Strategy Description Best For
Fixed SWR 4% of initial portfolio, adjusted for inflation Predictability
% of Portfolio Fixed % of current value Market adaptation
Guardrails Adjustable with floor/ceiling Balance
VPW Age-based variable percentage Maximizing spending
RMD-Style IRS distribution table based Tax efficiency
Merton Optimal Utility-maximizing spending rate Optimality

Utility Optimization

The toolkit includes Merton's optimal consumption and portfolio choice framework, as applied in modern retirement planning research[1]:

  • Optimal Equity Allocation: k* = (μ - r) / (γ × σ²)
  • Wealth-Adjusted Allocation: Reduces equity as wealth approaches subsistence floor
  • Optimal Spending Rate: Increases with age as horizon shortens
  • Expected Lifetime Utility: Track utility across Monte Carlo paths

Key insights from this methodology:

  1. Optimal spending starts low (~2-3%) and rises with age
  2. Allocation should decrease as wealth approaches the floor
  3. Risk aversion (gamma) is the critical input parameter
  4. The 4% rule is suboptimal from a utility perspective

Development

Setup

git clone https://github.com/engineerinvestor/financial-health-calculator.git
cd financial-health-calculator
pip install -e ".[dev]"

Running Tests

pytest

Code Quality

ruff check .
mypy fundedness

Project Structure

financial-health-calculator/
├── fundedness/           # Core Python package
│   ├── models/           # Pydantic data models
│   ├── viz/              # Plotly visualizations
│   ├── withdrawals/      # Withdrawal strategies (SWR, guardrails, VPW, Merton)
│   ├── allocation/       # Asset allocation strategies (constant, glidepath, Merton)
│   ├── cefr.py           # CEFR calculation
│   ├── simulate.py       # Monte Carlo engine with utility tracking
│   ├── merton.py         # Merton optimal formulas
│   ├── optimize.py       # Policy parameter optimization
│   └── policies.py       # Spending/allocation policies
├── api/                  # FastAPI REST API
├── streamlit_app/        # Streamlit web application
│   └── pages/            # Includes Utility Optimization page
├── examples/             # Jupyter notebooks
└── tests/                # pytest tests

Contact

License

MIT License

References

  1. Haghani, V., & White, J. (2023).
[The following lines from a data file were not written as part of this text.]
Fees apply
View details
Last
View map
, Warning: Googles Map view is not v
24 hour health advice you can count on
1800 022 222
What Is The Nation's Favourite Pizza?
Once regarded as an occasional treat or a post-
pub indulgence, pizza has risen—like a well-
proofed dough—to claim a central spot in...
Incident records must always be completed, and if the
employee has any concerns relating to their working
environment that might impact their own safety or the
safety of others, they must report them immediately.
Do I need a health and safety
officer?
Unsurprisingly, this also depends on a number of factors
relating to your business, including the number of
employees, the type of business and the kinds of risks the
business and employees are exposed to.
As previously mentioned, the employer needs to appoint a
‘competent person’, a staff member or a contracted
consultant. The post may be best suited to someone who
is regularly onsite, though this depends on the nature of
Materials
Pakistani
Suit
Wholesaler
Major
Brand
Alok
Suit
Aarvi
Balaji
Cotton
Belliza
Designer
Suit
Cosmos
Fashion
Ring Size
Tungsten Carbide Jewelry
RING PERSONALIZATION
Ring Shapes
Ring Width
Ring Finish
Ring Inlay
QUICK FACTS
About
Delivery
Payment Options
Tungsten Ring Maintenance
The Missing Billionaires: A Guide to Better Financial Decisions. Wiley. See also Elm Wealth for related research on optimal spending and allocation.
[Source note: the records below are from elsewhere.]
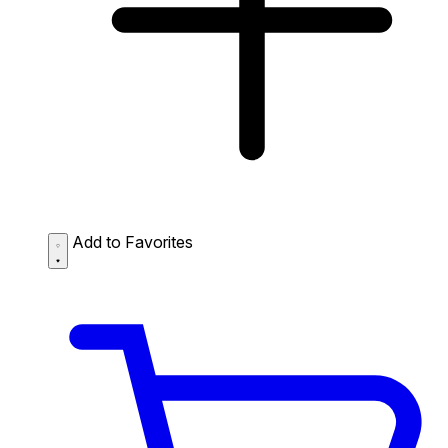
Add to Favorites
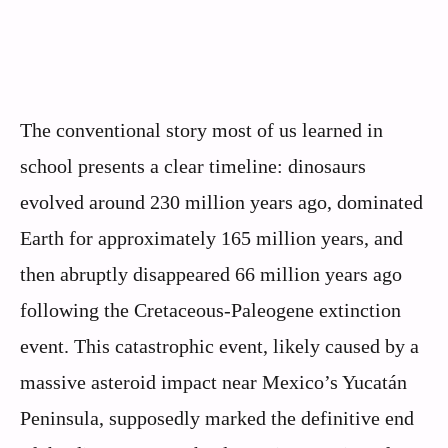
The conventional story most of us learned in
school presents a clear timeline: dinosaurs
evolved around 230 million years ago, dominated
Earth for approximately 165 million years, and
then abruptly disappeared 66 million years ago
following the Cretaceous-Paleogene extinction
event. This catastrophic event, likely caused by a
massive asteroid impact near Mexico’s Yucatán
Peninsula, supposedly marked the definitive end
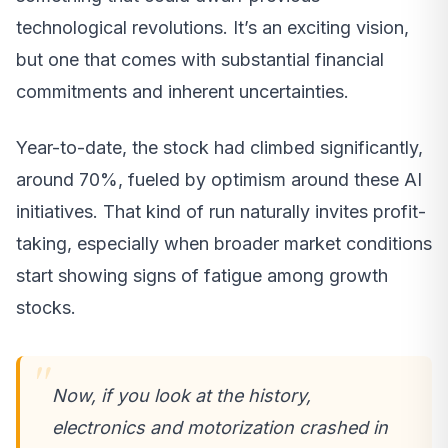
technological revolutions. It’s an exciting vision,
but one that comes with substantial financial
commitments and inherent uncertainties.
Year-to-date, the stock had climbed significantly,
around 70%, fueled by optimism around these AI
initiatives. That kind of run naturally invites profit-
taking, especially when broader market conditions
start showing signs of fatigue among growth
stocks.
Now, if you look at the history,
electronics and motorization crashed in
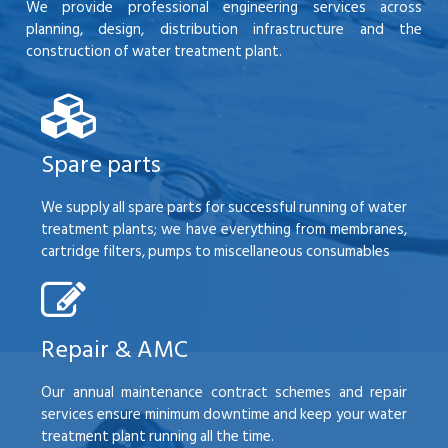
We provide professional engineering services across
planning, design, distribution infrastructure and the
construction of water treatment plant.
Spare parts
We supply all spare parts for successful running of water
treatment plants; we have everything from membranes,
cartridge filters, pumps to miscellaneous consumables
Repair & AMC
Our annual maintenance contract schemes and repair
services ensure minimum downtime and keep your water
treatment plant running all the time.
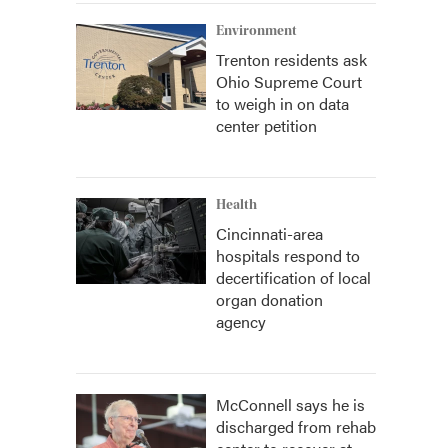
Environment
Trenton residents ask
Ohio Supreme Court
to weigh in on data
center petition
Health
Cincinnati-area
hospitals respond to
decertification of local
organ donation
agency
McConnell says he is
discharged from rehab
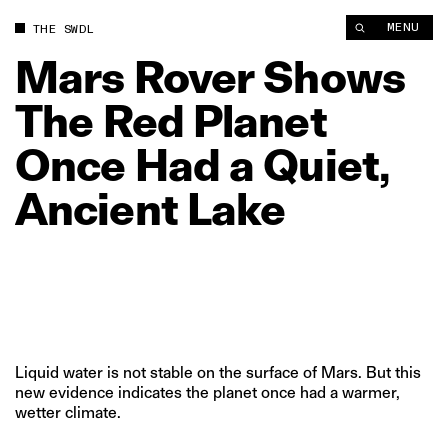
Mars Rover Shows The Red Planet Once Had a Quiet, Ancient 
MENU
THE SWDL
Mars
Rover
Shows
The
Red
Planet
Once
Had
a
Quiet,
Ancient
Lake
Liquid water is not stable on the surface of Mars. But this
new evidence indicates the planet once had a warmer,
wetter climate.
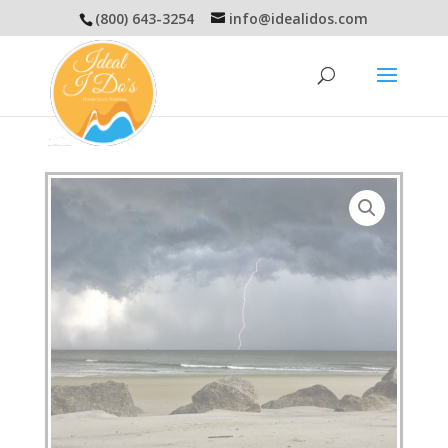
(800) 643-3254
info@idealidos.com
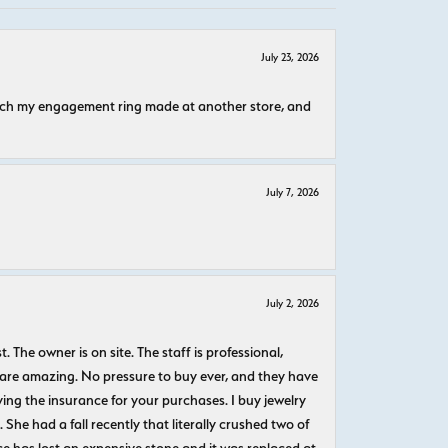
July 23, 2026
atch my engagement ring made at another store, and
July 7, 2026
July 2, 2026
The owner is on site. The staff is professional,
 are amazing. No pressure to buy ever, and they have
uying the insurance for your purchases. I buy jewelry
She had a fall recently that literally crushed two of
e has lost an expensive stone and it was replaced at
  2. Merton, R. C. (1969). Lifetime Portfolio Selection under Uncertainty: The Continuous-Time Case. The Review of Economics and Statistics, 51(3), 247-257.

Disclaimer

This tool is for educational purposes only and does not constitute financial advice. Consult a qualified financial advisor for personalized recommendations.